PASSAGE PROVIDED

As I’ve always said, there’s as much thermodynamics in a glass of beer, as there is in a power plant. Don't believe me? Read on. Phase change is common phenomena that we see all the time. We’re most familiar with H2O, of course, in its various forms: ice, water, and steam. This is partly because it’s a very common substance (on Earth anyway) but also because it’s one of the rare fluid types that readily changes phase at temperatures and pressures humans can typically dwell in.
Back to Beer...
Phase change is clearly visible when you pour yourself a beer. When the can is popped open, there is an instant pressure change that occurs. This forces out the carbon dioxide suspended in the liquid that is then realized as a gas. This process is not instantaneous, otherwise the drink would go flat immediately. This is what is called a non-equilibrium condition. The initial formation of bubbles is necessary for the gas to come out of the liquid and the formation of these bubbles is the bottle's neck. Look closely through the glass and notice that most bubbles seem to emanate from surprisingly few origin points. These are where the seeds of the bubbles have already formed and are over the initial formation barrier.
The point is that the energy state is in flux and not at equilibrium. Everything you learned about fluids in undergraduate thermodynamics (if you took thermodynamics) was basically assumed to be at equilibrium, and therefore not changing with time. Everything you looked up in the back of your textbook was implicitly at an equilibrium state. Why does a can explode if you open it after you shake it? It's simple. The shaking produces lots of tiny seed bubbles that allow gas to escape very quickly and reach an equilibrium state with explosive speed.
So, the next time you are at a party, struggling with something to say to the person next to you, explain the above to them. If they are interested, you might have found a new friend, or at least a fellow engineer.
I'll have a Margarita
What if you are not drinking beer? Don't worry, if you have a mixed drink, ice takes advantage of the energy shift as fluid passes from one phase to another. When the ice melts, it absorbs energy and this is what cools their Margarita. This transfer of phase between liquid, gas and solid, typically involves a huge amount of energy, compared to the moderate temperature changes. This is why a small amount of ice will cool your drink for quite some time.
Again, we’re most familiar with water but many, many substances undergo phase change and similar shifts in energy. The recent flyby of the New Horizon spacecraft past Pluto shows huge glaciers on the surface - glaciers not of solid water but of solid nitrogen. There is another great topic for small talk! You are welcome.
Whiskey please, straight up...

SOURCE MATERIAL

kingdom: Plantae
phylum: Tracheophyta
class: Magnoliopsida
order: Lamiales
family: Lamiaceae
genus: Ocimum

--

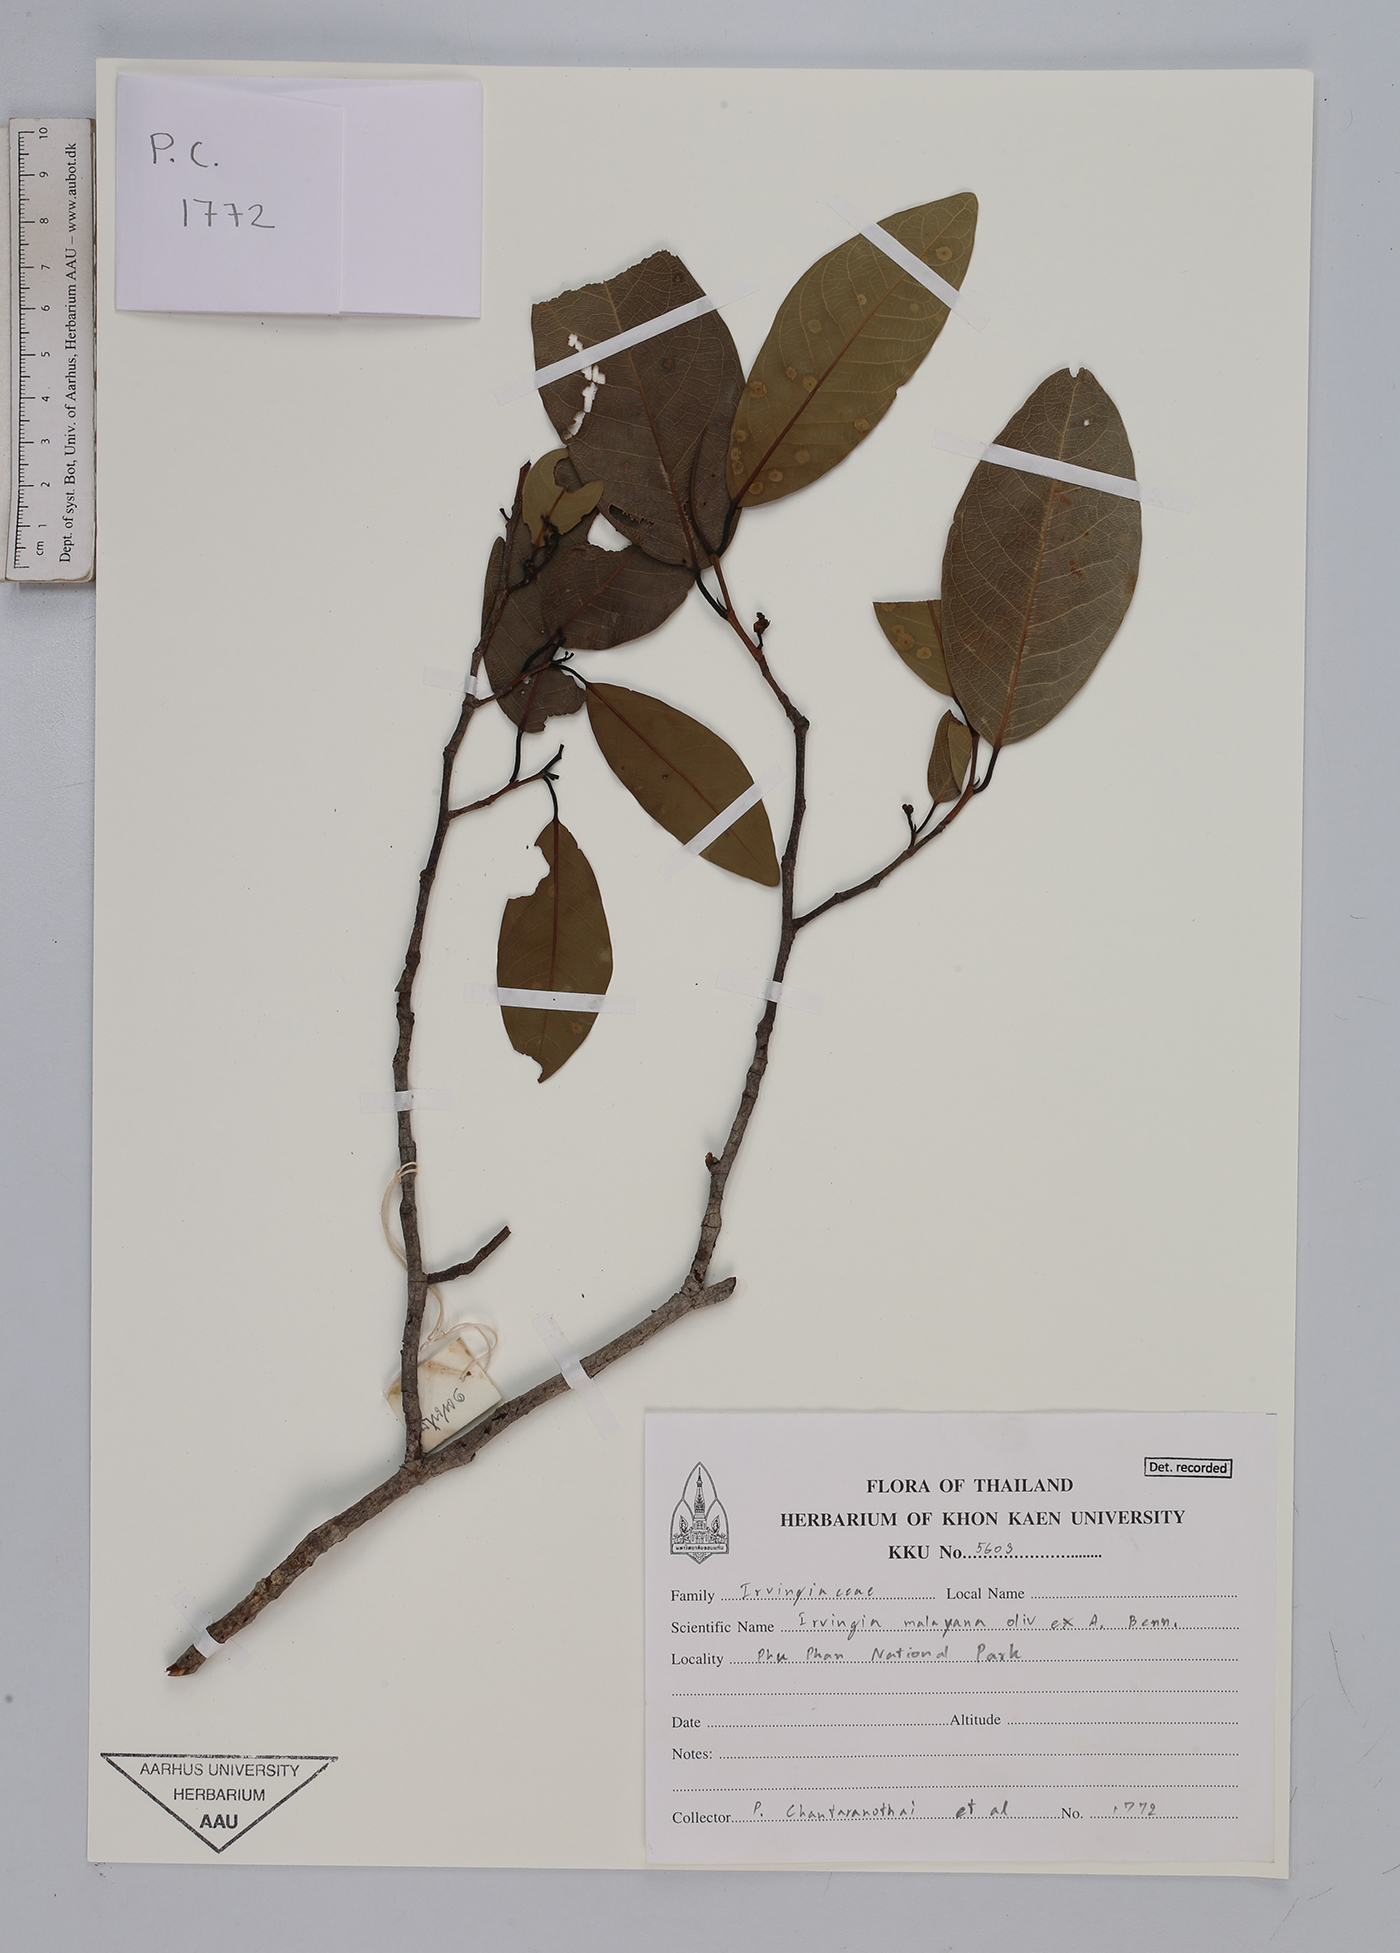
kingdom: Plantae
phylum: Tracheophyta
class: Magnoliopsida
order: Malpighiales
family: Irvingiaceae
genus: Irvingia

PROBLEM A
Reproduce the text on phase change between "The point is" and "with explosive speed.", inclusive.
PROBLEM B
For each statement, decide whether it agrees with the text on phase change. Answer yes or no, and quote the words that decide it. (i) The gas does not all leave a freshly opened can at once. (ii) The glaciers seen on Pluto are made of solid water. (iii) Melting ice gives off energy to the drink.
Work only from the text on phase change.

YOUR SOLUTION A
The point is that the energy state is in flux and not at equilibrium. Everything you learned about fluids in undergraduate thermodynamics (if you took thermodynamics) was basically assumed to be at equilibrium, and therefore not changing with time. Everything you looked up in the back of your textbook was implicitly at an equilibrium state. Why does a can explode if you open it after you shake it? It's simple. The shaking produces lots of tiny seed bubbles that allow gas to escape very quickly and reach an equilibrium state with explosive speed.

YOUR SOLUTION B
(i) Yes: "This process is not instantaneous, otherwise the drink would go flat immediately."
(ii) No: "glaciers not of solid water but of solid nitrogen."
(iii) No: "When the ice melts, it absorbs energy and this is what cools their Margarita."